Microfluidics – Where the Surface Dominates
Bettina Frohnapfel, Karlsruhe Institute of Technology (KIT), Germany
Microfluidics refers to the transport of fluids in geometries with characteristic dimensions below one millimeter. The subject receives enormous attention due to a combination of novel manufacturing techniques for this length scale and the growing quest for portable and cheap analytical tools in chemical, biological and medical applications. The potential impact of microfluidics to large-scale automation in chemistry and biology is often compared to the introduction of microfabricated integrated circuits which revolutionized computations by vastly reducing space, labor and time required for calculations.

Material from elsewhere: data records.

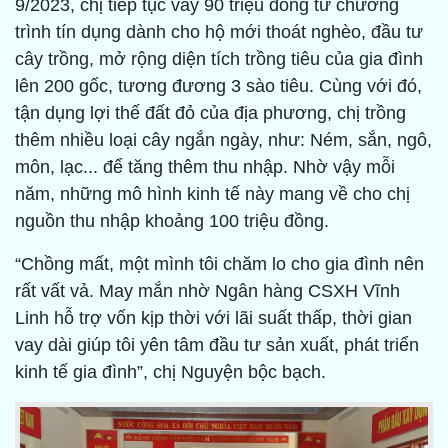
9/2023, chị tiếp tục vay 90 triệu đồng từ chương
trình tín dụng dành cho hộ mới thoát nghèo, đầu tư
cây trồng, mở rộng diện tích trồng tiêu của gia đình
lên 200 gốc, tương đương 3 sào tiêu. Cùng với đó,
tận dụng lợi thế đất đỏ của địa phương, chị trồng
thêm nhiều loại cây ngắn ngày, như: Ném, sắn, ngô,
môn, lạc... để tăng thêm thu nhập. Nhờ vậy mỗi
năm, những mô hình kinh tế này mang về cho chị
nguồn thu nhập khoảng 100 triệu đồng.
“Chồng mất, một mình tôi chăm lo cho gia đình nên
rất vất vả. May mắn nhờ Ngân hàng CSXH Vĩnh
Linh hỗ trợ vốn kịp thời với lãi suất thấp, thời gian
vay dài giúp tôi yên tâm đầu tư sản xuất, phát triển
kinh tế gia đình”, chị Nguyện bộc bạch.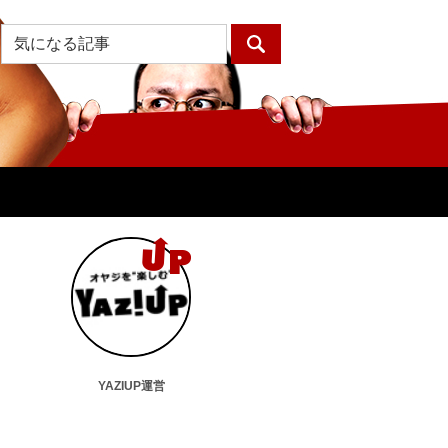
YAZIUP運営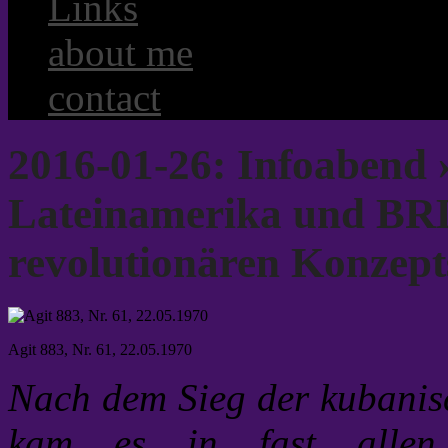
Links
about me
contact
2016-01-26: Infoabend »
Lateinamerika und BRD
revolutionären Konzept
Agit 883, Nr. 61, 22.05.1970
Nach dem Sieg der kubanis
kam es in fast allen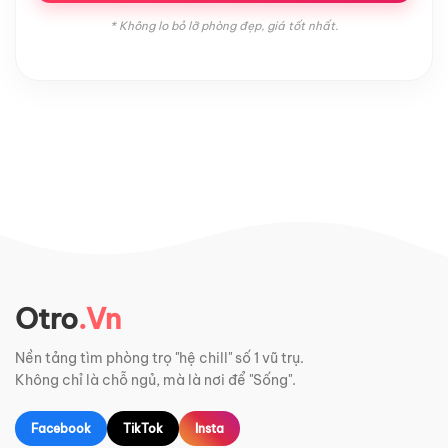
* Không lo bỏ lỡ phòng đẹp, giá tốt nhất.
Otro
.Vn
Nền tảng tìm phòng trọ "hệ chill" số 1 vũ trụ.
Không chỉ là chỗ ngủ, mà là nơi để "Sống".
Facebook
TikTok
Insta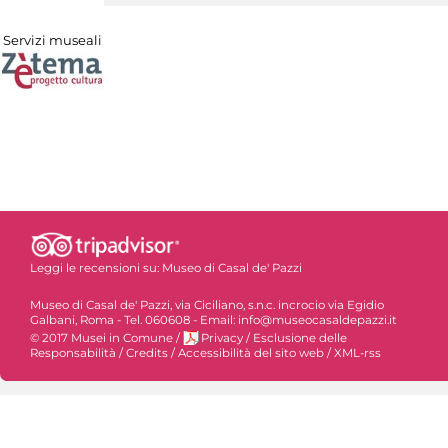
Servizi museali
Leggi le recensioni su:
Museo di Casal de' Pazzi
Museo di Casal de' Pazzi, via Ciciliano, s.n.c. incrocio via Egidio
Galbani, Roma - Tel. 060608 - Email: info@museocasaldepazzi.it
© 2017 Musei in Comune
/
Privacy
/
Esclusione delle
Responsabilità
/
Credits
/
Accessibilità del sito web
/
XML-rss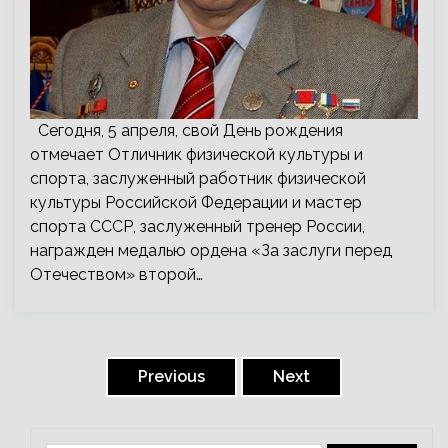
Сегодня, 5 апреля, свой День рождения
отмечает Отличник физической культуры и
спорта, заслуженный работник физической
культуры Российской Федерации и мастер
спорта СССР, заслуженный тренер России,
награжден медалью ордена «За заслуги перед
Отечеством» второй…
Пагинация
записей
Previous
Next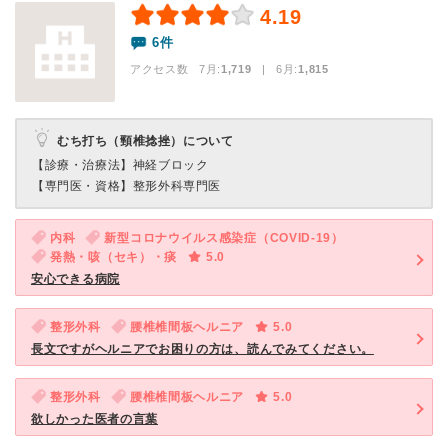
4.19
6件
アクセス数 7月:
1,719
| 6月:
1,815
むち打ち（頸椎捻挫）について
【診療・治療法】
神経ブロック
【専門医・資格】
整形外科専門医
内科
新型コロナウイルス感染症（COVID-19）
発熱・咳（セキ）・痰
5.0
安心できる病院
整形外科
腰椎椎間板ヘルニア
5.0
長文ですがヘルニアでお困りの方は、読んでみてください。
整形外科
腰椎椎間板ヘルニア
5.0
欲しかった医者の言葉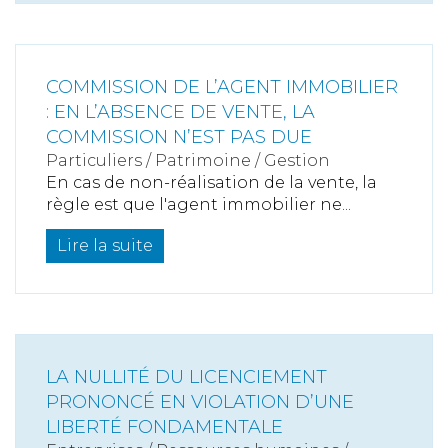
COMMISSION DE L’AGENT IMMOBILIER
: EN L’ABSENCE DE VENTE, LA
COMMISSION N’EST PAS DUE
Particuliers
/
Patrimoine
/
Gestion
En cas de non-réalisation de la vente, la
règle est que l'agent immobilier ne...
Lire la suite
LA NULLITÉ DU LICENCIEMENT
PRONONCÉ EN VIOLATION D’UNE
LIBERTÉ FONDAMENTALE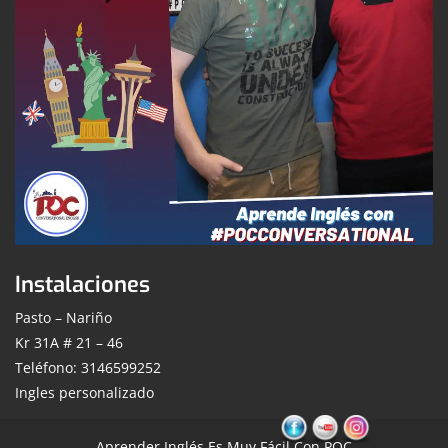
Instalaciones
Pasto – Nariño
Kr 31A # 21 – 46
Teléfono: 3146599252
Ingles personalizado
Aprender Inglés Es Muy Fácil Con POC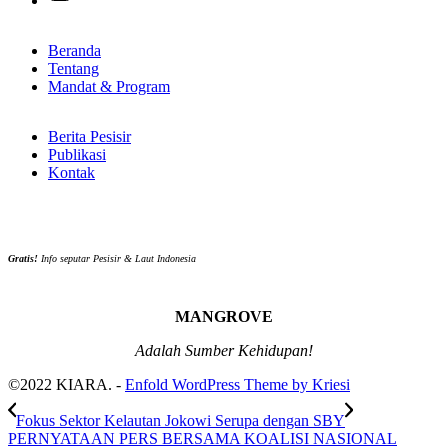
Beranda
Tentang
Mandat & Program
Berita Pesisir
Publikasi
Kontak
Gratis!
Info seputar Pesisir & Laut Indonesia
MANGROVE
Adalah Sumber Kehidupan!
©2022 KIARA. -
Enfold WordPress Theme by Kriesi
Fokus Sektor Kelautan Jokowi Serupa dengan SBY
PERNYATAAN PERS BERSAMA KOALISI NASIONAL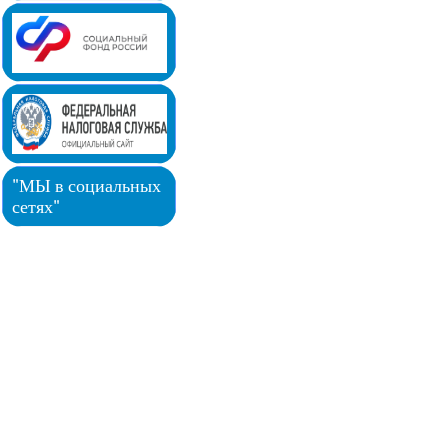
"МЫ в социальных
сетях"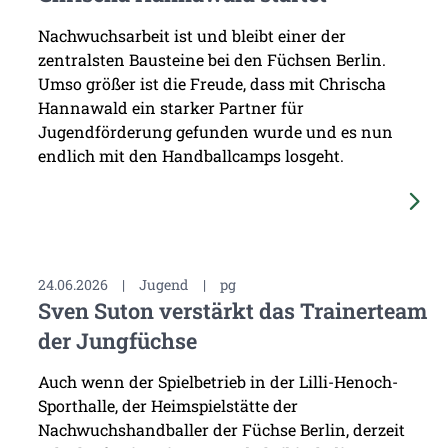
Nachwuchsarbeit ist und bleibt einer der
zentralsten Bausteine bei den Füchsen Berlin.
Umso größer ist die Freude, dass mit Chrischa
Hannawald ein starker Partner für
Jugendförderung gefunden wurde und es nun
endlich mit den Handballcamps losgeht.
24.06.2026
|
Jugend
|
pg
Sven Suton verstärkt das Trainerteam
der Jungfüchse
Auch wenn der Spielbetrieb in der Lilli-Henoch-
Sporthalle, der Heimspielstätte der
Nachwuchshandballer der Füchse Berlin, derzeit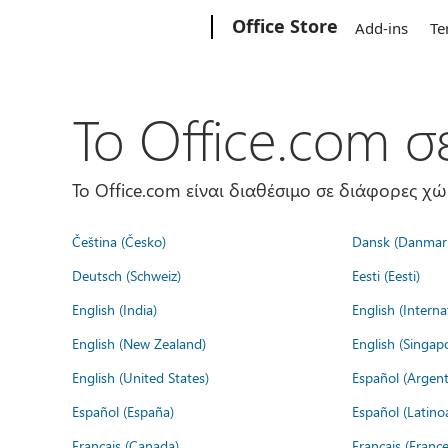
Microsoft
Office Store
Add-ins
Te
Το Office.com 
Το Office.com είναι διαθέσιμο σε διάφορες χ
Čeština (Česko)
Dansk (Danmar
Deutsch (Schweiz)
Eesti (Eesti)
English (India)
English (Interna
English (New Zealand)
English (Singap
English (United States)
Español (Argent
Español (España)
Español (Latino
Français (Canada)
Français (France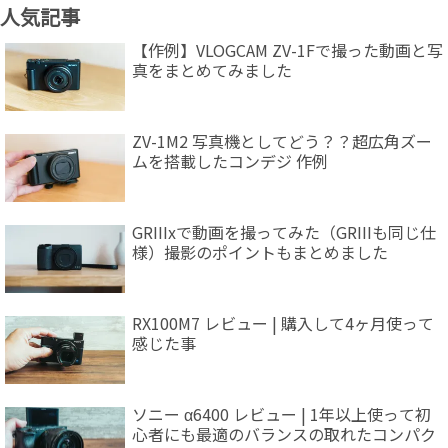
人気記事
【作例】VLOGCAM ZV-1Fで撮った動画と写
真をまとめてみました
ZV-1M2 写真機としてどう？？超広角ズー
ムを搭載したコンデジ 作例
GRIIIxで動画を撮ってみた（GRIIIも同じ仕
様）撮影のポイントもまとめました
RX100M7 レビュー | 購入して4ヶ月使って
感じた事
ソニー α6400 レビュー | 1年以上使って初
心者にも最適のバランスの取れたコンパク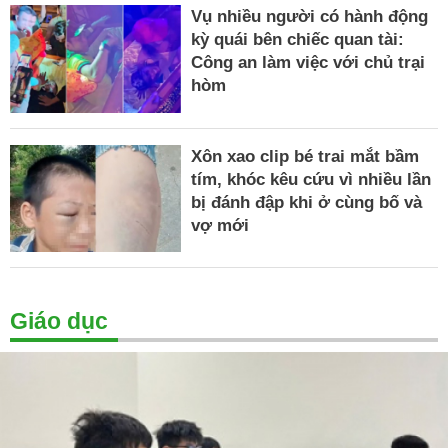
Vụ nhiều người có hành động
kỳ quái bên chiếc quan tài:
Công an làm việc với chủ trại
hòm
Xôn xao clip bé trai mắt bầm
tím, khóc kêu cứu vì nhiều lần
bị đánh đập khi ở cùng bố và
vợ mới
Giáo dục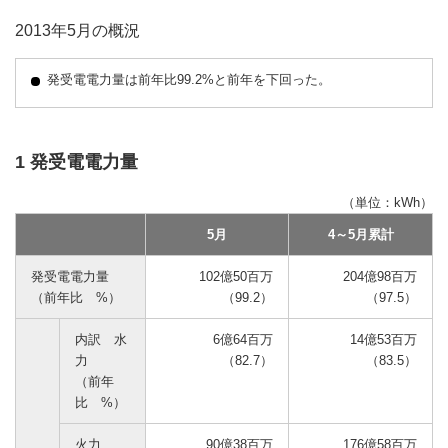
2013年5月の概況
発受電電力量は前年比99.2%と前年を下回った。
1 発受電電力量
（単位：kWh）
5月
4～5月累計
発受電電力量
102億50百万
204億98百万
（前年比 %）
（99.2）
（97.5）
内訳 水
6億64百万
14億53百万
力
（82.7）
（83.5）
（前年
比 %）
火力
90億38百万
176億58百万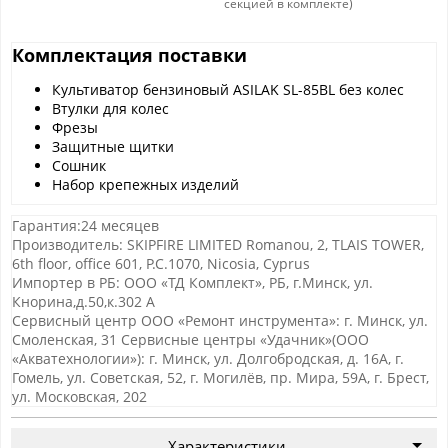
секцией в комплекте)
Комплектация поставки
Культиватор бензиновый ASILAK SL-85BL без колес
Втулки для колес
Фрезы
Защитные щитки
Сошник
Набор крепежных изделий
Гарантия:24 месяцев
Производитель: SKIPFIRE LIMITED Romanou, 2, TLAIS TOWER,
6th floor, office 601, P.C.1070, Nicosia, Cyprus
Импортер в РБ: ООО «ТД Комплект», РБ, г.Минск, ул.
Кнорина,д.50,к.302 А
Сервисный центр ООО «Ремонт инструмента»: г. Минск, ул.
Смоленская, 31 Сервисные центры «Удачник»(ООО
«Акватехнологии»): г. Минск, ул. Долгобродская, д. 16А, г.
Гомель, ул. Советская, 52, г. Могилёв, пр. Мира, 59А, г. Брест,
ул. Московская, 202
Характеристики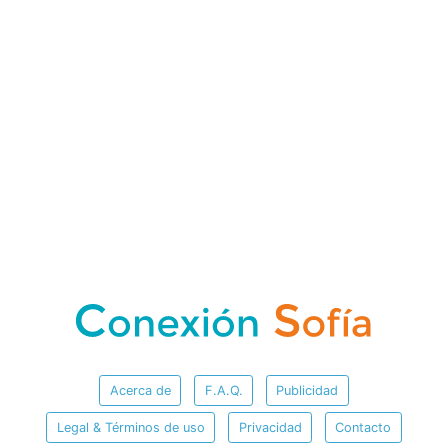
Acerca de
F.A.Q.
Publicidad
Legal & Términos de uso
Privacidad
Contacto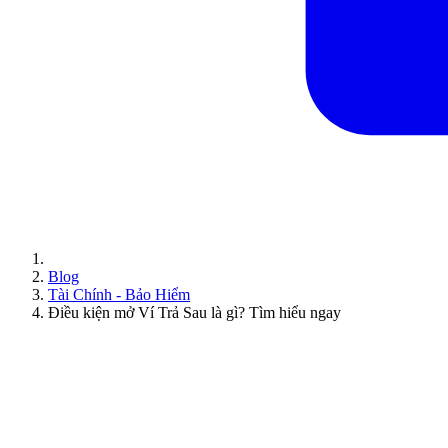
Blog
Tài Chính - Bảo Hiểm
Điều kiện mở Ví Trả Sau là gì? Tìm hiểu ngay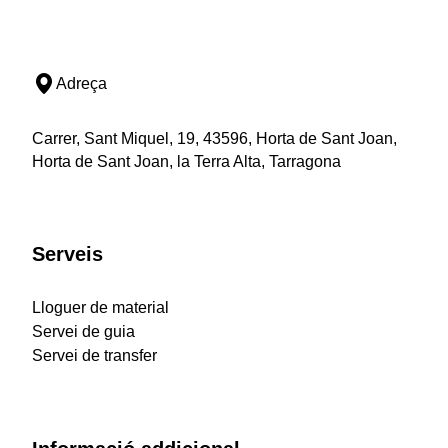
Adreça
Carrer, Sant Miquel, 19, 43596, Horta de Sant Joan,
Horta de Sant Joan, la Terra Alta, Tarragona
Serveis
Lloguer de material
Servei de guia
Servei de transfer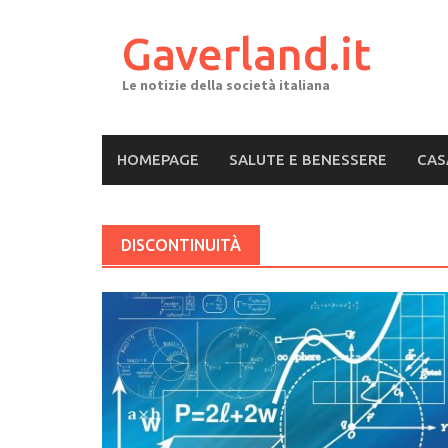
Skip
to
Gaverland.it
content
Le notizie della società italiana
HOMEPAGE
SALUTE E BENESSERE
CAS
DISCONTINUITÀ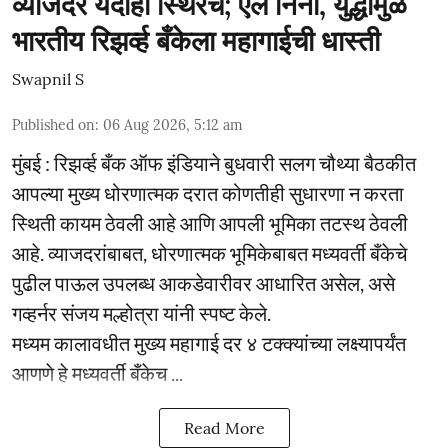
व्याजदर यंदाही स्थिरच; एल निनो, युद्धामुळे
भारतीय रिझर्व्ह बँकेला महागाईची धास्ती
Swapnil S
Published on
:
06 Aug 2026, 5:12 am
मुंबई : रिझर्व्ह बँक ऑफ इंडियाने बुधवारी सलग चौथ्या बैठकीत
आपल्या मुख्य धोरणात्मक दरात कोणतीही सुधारणा न करता
स्थिती कायम ठेवली आहे आणि आपली भूमिका तटस्थ ठेवली
आहे. व्याजदरांबाबत, धोरणात्मक भूमिकेबाबत मध्यवर्ती बँकेचे
पुढील पाऊल उपलब्ध आकडेवारीवर आधारित असेल, असे
गव्हर्नर संजय मल्होत्रा यांनी स्पष्ट केले.
मध्यम कालावधीत मुख्य महागाई दर ४ टक्क्यांच्या लक्ष्यापर्यंत
आणणे हे मध्यवर्ती बँकेच ...
Read More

A significant characteristic of microfluidic devices are the large surface area to volume ratios which lead to a dominance of surface effects that are typically negligibly small in “conventional” fluid mechanics. The micro-world of fluid mechanics is therefore often counterintuitive. The most obvious fact about life at low Reynolds numbers (i.e. flows in small dimensions and with low velocity) is that a laminar flow state prevails and thus all the challenges related to the inability to analytically treat turbulent flows can be ignored. At the same time the lack of turbulence slows down mixing tremendously and much research in the field is dedicated to the question of how to generate laminar chaos and mix the small fluid volumes at hand efficiently. One possible solution is given by structured surfaces that introduce transverse flows which are felt in the entire channel due to its small dimensions. This dominance of the surface has a very undesirable effect for pumping of fluid: it largely increases the required pumping power. The design of novel fluid transportation mechanisms is therefore another main research topic in microfluidics. Driving forces like capillary effects, electric or magnetic fields, rotation and sound are employed to replace the pressure gradient we typically consider for pumping.
For extremely small sample amounts found in e.g. prenatal diagnostics or forensic analysis the hydrodynamic dispersion that smears out the sample while it is guided through a micro channel is a limiting factor. A solution can be provided by “digital microfluidics” where samples are wrapped in individual droplets that are again manipulated through surface effects.
For further miniaturization the fluid dynamics world moves from being counter-intuitive to “new physics”. Once the characteristic dimensions of the fluidic device reach the order of the mean free path between molecules the continuum hypothesis which forms the basis for the governing equations of fluid mechanics does not hold anymore and the single molecule starts to matter. This fact is primarily important in gas und not fluid flows. Therefore, nano-scale gas dynamics is the field that follows microfluidics on its small end.
 Stone HA, Strook AD, Ajdari A (2004): Engineering flows in small devices: microfluidics toward a lab-on-a-chip. Annual Review of Fluid Mechanics 36: 381-411.